Sob o assento via-se uma pasta executiva com alça remendada, daquelas que eram dadas nos anos 80 aos que saiam em missão. Cada vez que o ônibus caía num buraco, vários olhos a observavam para comprovar que o seu conteúdo não havia se derramado pelo zíper quebrado. Perto da rodovia em direção ao povoado de Candelaria, uma patrulha de polícia deteve a viagem e ordenou que todos desembarcassem com seus pertences. No final do corredor ficou, junto a outras igualmente órfãs, a valise remendada que certamente uma vez havia estado na Europa ou em algum país da África. Ninguém fez um gesto para pegá-la.

Dois oficiais revistaram cada fileira e amontoaram na escada os volumes que nenhum cliente reclamava. Abriram-nos sem muito cuidado, cortando os cantos, arrancando os fechos, para deixarem descobertos esses produtos que nesta Ilha são mais perseguidos que armas ou drogas: leite, queijo, lagosta, camarões e peixe. Um cão pastor, treinado para detectar mariscos, laticínios e carne de vaca, procurava nas sacolas que as pessoas haviam levado consigo até a sarjeta, sob o sol. “Todos serão detidos até que os donos destes pacotes apareçam”, gritou um graduado que começou a encher o porta-malas do carro de polícia com as mercadorias confiscadas.

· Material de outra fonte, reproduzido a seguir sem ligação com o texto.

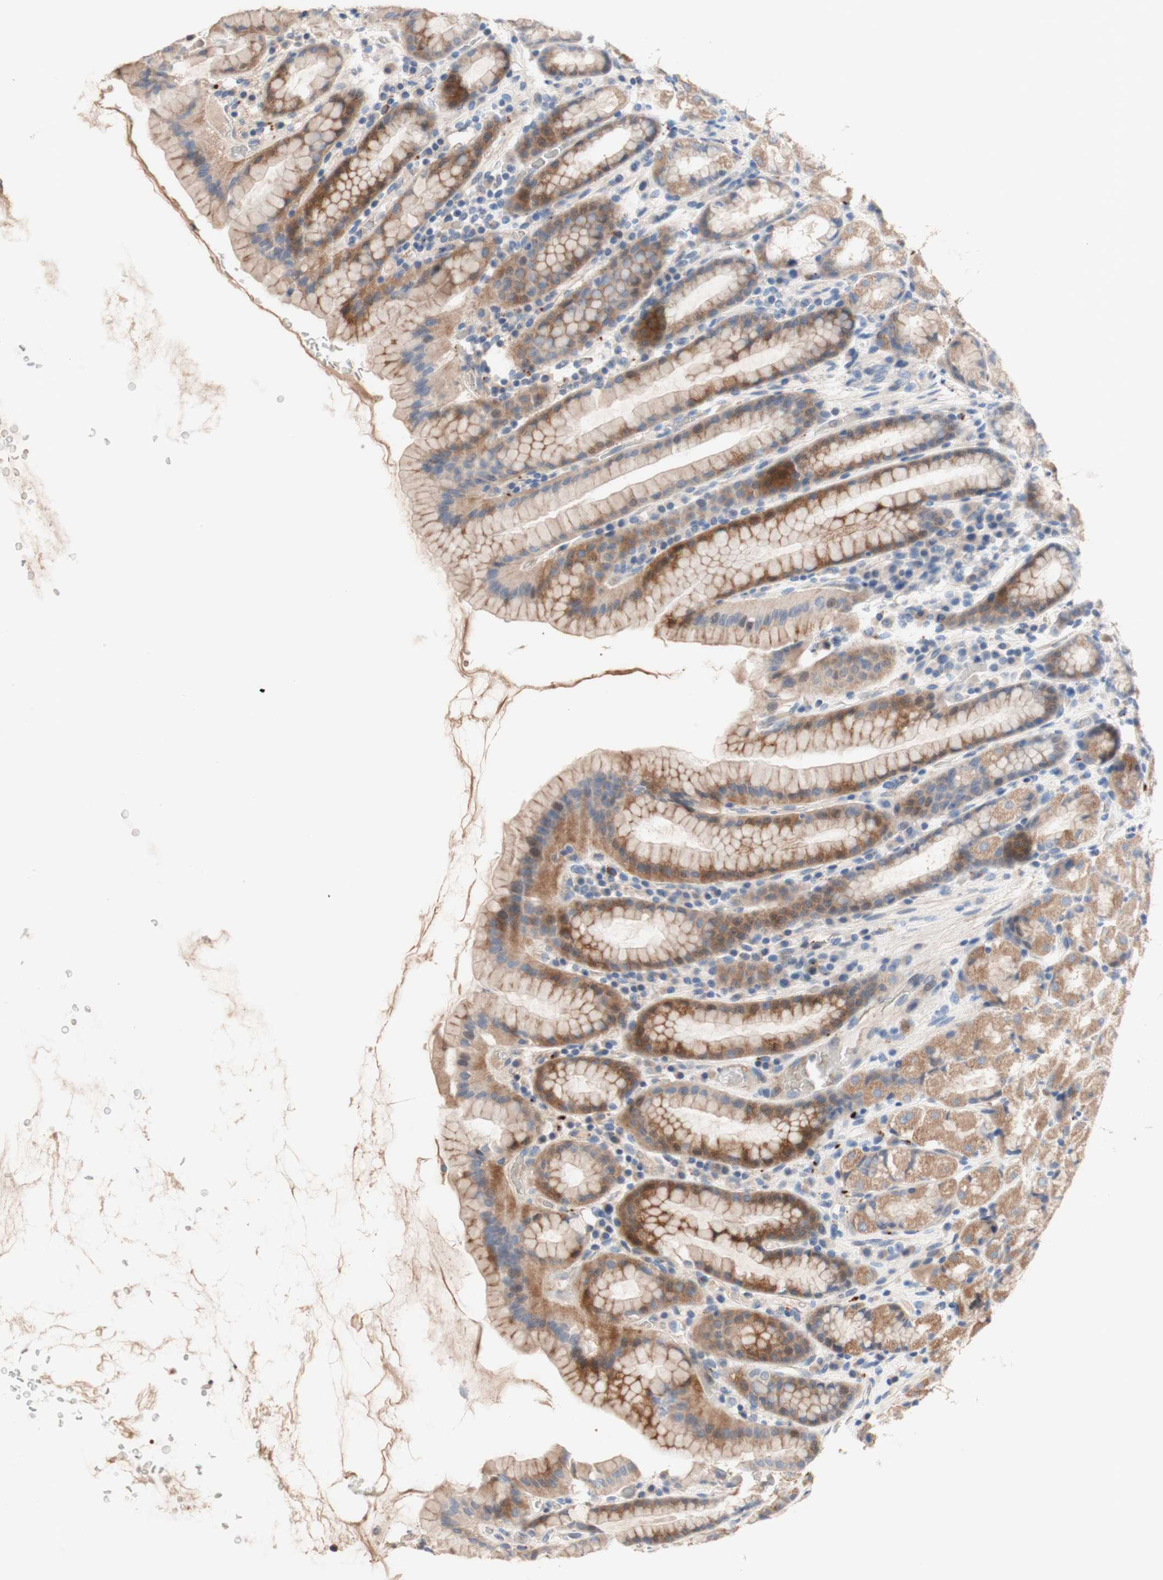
{"staining": {"intensity": "moderate", "quantity": "25%-75%", "location": "cytoplasmic/membranous"}, "tissue": "stomach", "cell_type": "Glandular cells", "image_type": "normal", "snomed": [{"axis": "morphology", "description": "Normal tissue, NOS"}, {"axis": "topography", "description": "Stomach, upper"}], "caption": "Immunohistochemical staining of normal stomach displays moderate cytoplasmic/membranous protein positivity in approximately 25%-75% of glandular cells. The staining is performed using DAB brown chromogen to label protein expression. The nuclei are counter-stained blue using hematoxylin.", "gene": "CDON", "patient": {"sex": "male", "age": 68}}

Ainda na estação lhes fizeram perguntas e ameaças por mais de duas horas, não foi possível imputar nenhum delito aos viajantes, pois não houve modo de provar a quem pertenciam esses kilos de alimentos que certamente irão parar no mercado negro. Foi impossível relacionar aquelas valises que viajavam “sós” com alguma pessoa. Estranhamente, os ônibus que percorrem o país andam carregados desses pertences que ninguém quer reconhecer como seu. Valises, bolsas e caixas autônomas que só terão proprietário se conseguirem chegar ao seu destino, se conseguirem passar indenes pelos pontos de controle, pelas exigências e pelo olfato dos cães.